I'm not sure one can call themselves a
blogger bloggette when they go weeks without posting and when they do end up hitting the 'publish' button it's just some random rant with ZERO substance.
Yes it's been awhile since I spilled the Sara beans so I'm going to take this nap time opportunity to confess some summer slip ups...
- I flossed my teeth with hair. Sure it was my hair - freshly washed that morning - but gross nonetheless. Background story: I was in a change room trying on some hugs-me-in-all-the-wrong-places maxi dress and noticed I had remnants of breakfast stuck in my teeth. The fingernail wasn't doing the trick, I didn't have any dental floss in my bag, there were no loose threads on my clothing and so I went with Plan 'D' - a few strands of hair. Desperate times call for desperate measures and surprisingly it did the trick.

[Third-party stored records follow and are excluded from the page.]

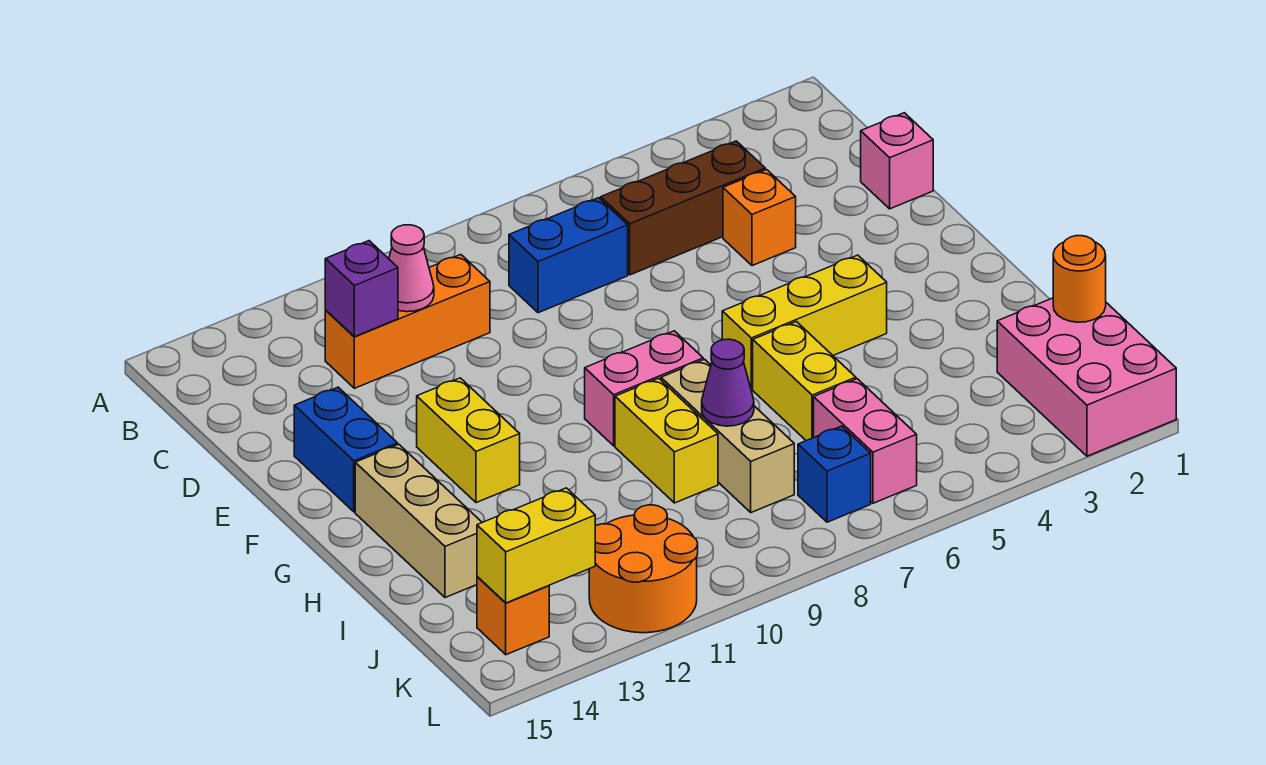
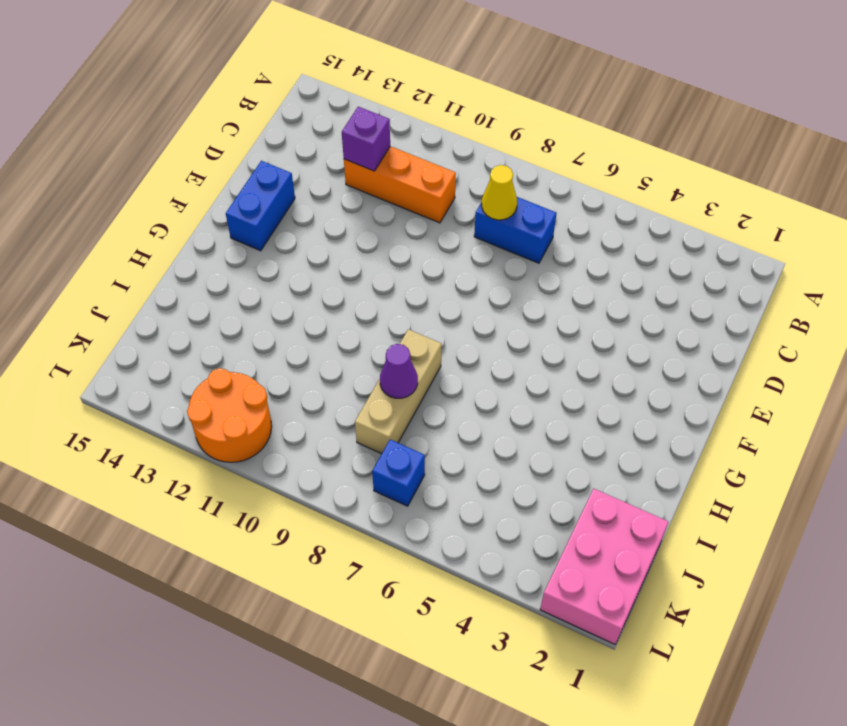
yellow cone C8 level 2 -> none
none -> brown brick C4:C6 level 1
none -> pink brick D1 level 1
none -> orange brick D4 level 1

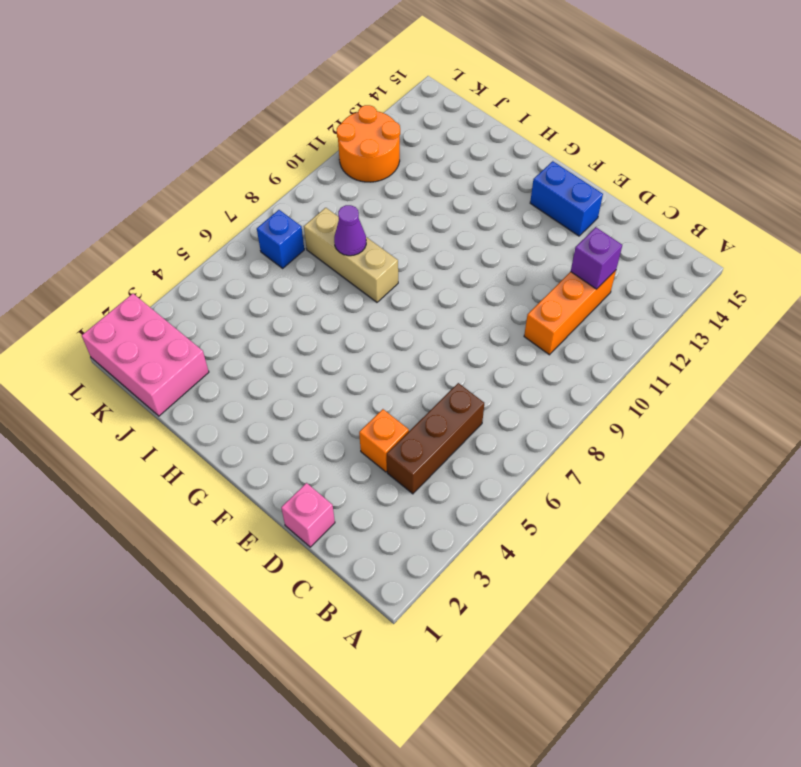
none -> blue brick C7:C8 level 1
none -> yellow brick F12:G12 level 1
none -> yellow brick G4:G6 level 1

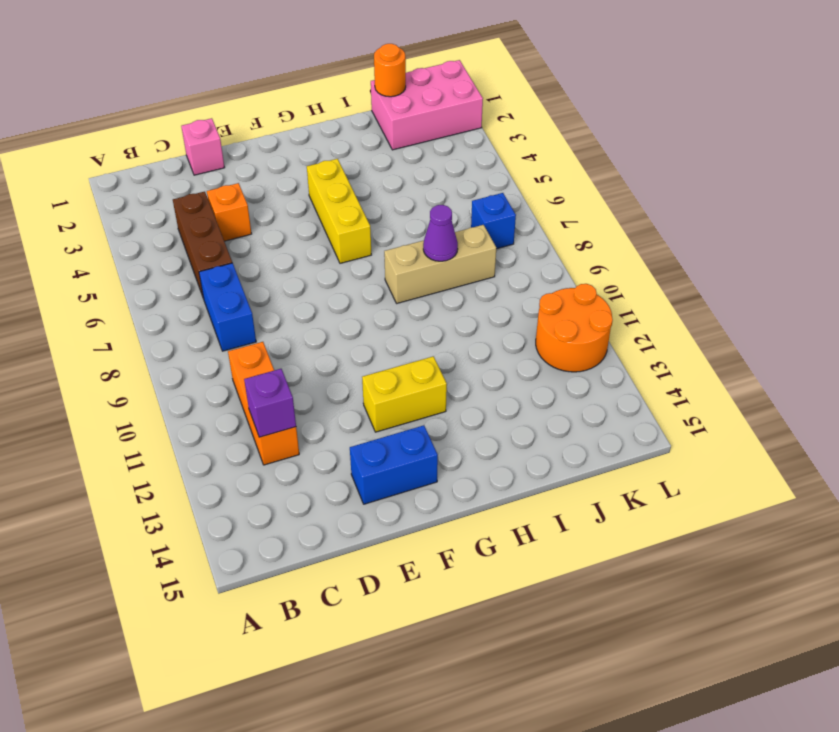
none -> pink brick G8:G9 level 1
none -> tan brick G14:I14 level 1
none -> yellow brick H6:I6 level 1

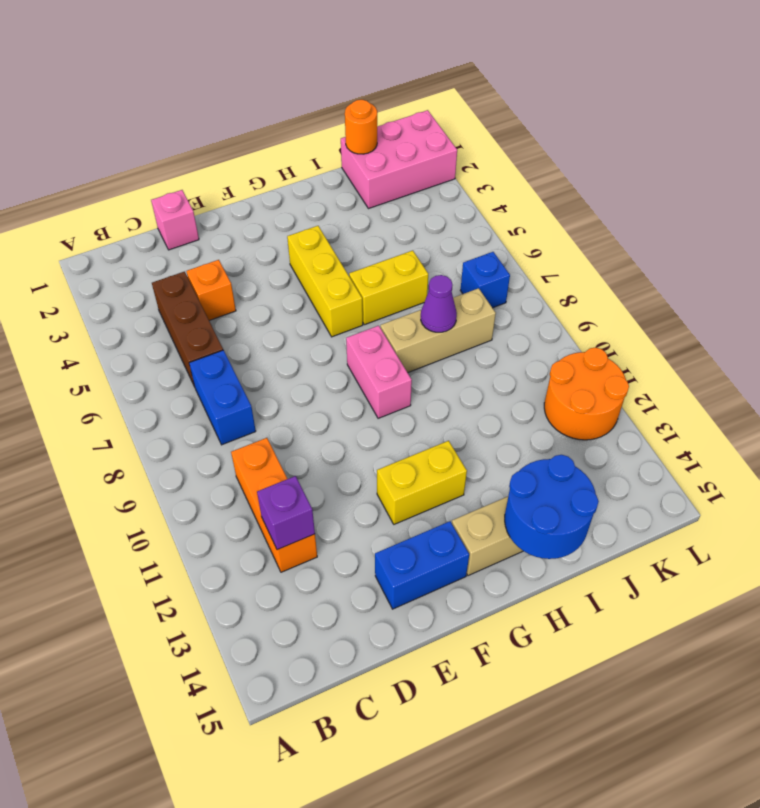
blue round brick H14:I15 level 2 -> none
none -> yellow brick H9:I9 level 1
none -> pink brick J6:K6 level 1
none -> orange brick K14 level 1

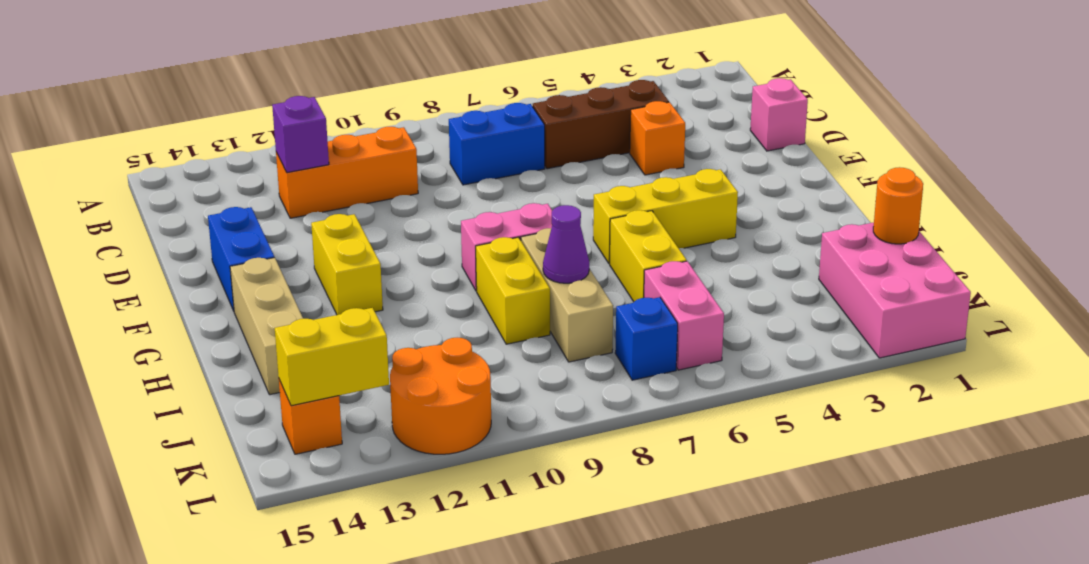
none -> pink cone C11 level 2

- I'm a super ungrateful wife. Like when Trev's not working 10-12 hour days I gripe about money, but when he's working 60+ hours/weeks I complain that he's never home. I swear there's just no pleasing me especially now that he's spending all his free time on the reno that I asked for. If you could only hear my weekly sob story about not having anyone to help with the kids or chores. Bet he's regretting his romantic proposal right about now.
- Gabe's baby book is empty. As a second child myself I'm horrified by this. Saige has not 1 but 2 albums highlighting her first year and over 2000 photos (sadly that's not even an exaggeration). Gabriel on the other hand gets a few lame blog entries and some over filtered instagrams. Poor kid. I'm trying to convince myself that he's a boy and he won't care that there's basically no evidence of his existence.
- I don't fold laundry anymore... or put it away. In our 'already too small living room' sits 6+ baskets of clean clothes just waiting for me to get some motivation (and it's gonna be waiting a long a$$ time). Like a bunch of savages we've resorted to rummaging through the piles looking for a wrinkly something that'll fit. I like to call it a modern day scavenger hunt. Oh and my idea of ironing these days? a spray bottle + body heat, try it.
|oh and this is my closet :(|
- Running errands with kids is my present day nightmare. It's not that they're ill-behaved, it's the buckling & unbuckling that kills me (especially when I have 3 or more stops to make). I always think, "how do moms with 3+ children do this? aaaand stay sane?!" Like my girlfriend with 3 year old twins and a new baby? My idea of a parental paradise is a city with drive-thru everythings.
- Gabe's still in his bucket seat. I find this ha-larious considering Saigers was out of her infant seat by 7-8 months and forward facing at a year (bad parent alert). The portable car seat is just so handy when he falls asleep or gets transferred over to Dean or the grandparents. That being said, I think we're going to make the switch at 11 months as Mr. Gabriel finally hit the 17 lbs mark. Did you know there are 3 month old babies bigger than our G-man?! and that amazon.ca had a tremendous sale on Diono car seats.
- I've spent more on car seats than I did on my first car. At $300 a pop (x 5) it adds up quick. All you teens out there having unprotected sex - stop.right.now. and get yourself a Fiero. Not only are they cheaper than babies, they don't keep you up at night or puke on your Abercrombie & Fitch hoodie (plus they'll look super fly out in your high school parking lot).
- When I was 17 I got a tattoo... and thanks to Groupon my drug leaf tat (that was supposed to be a Canadian maple leaf) is getting lasered off. Here's another teenager tip for ya: before entering a tattoo parlor, know what you're gonna get. Permanent ink is no laughing matter although my red marijuana leaf is the bud of many-o-jokes (ba-bum-chuh!) See here.
- I sometimes eat chocolate before 9:30 a.m. and by sometimes I mean once a week... at least.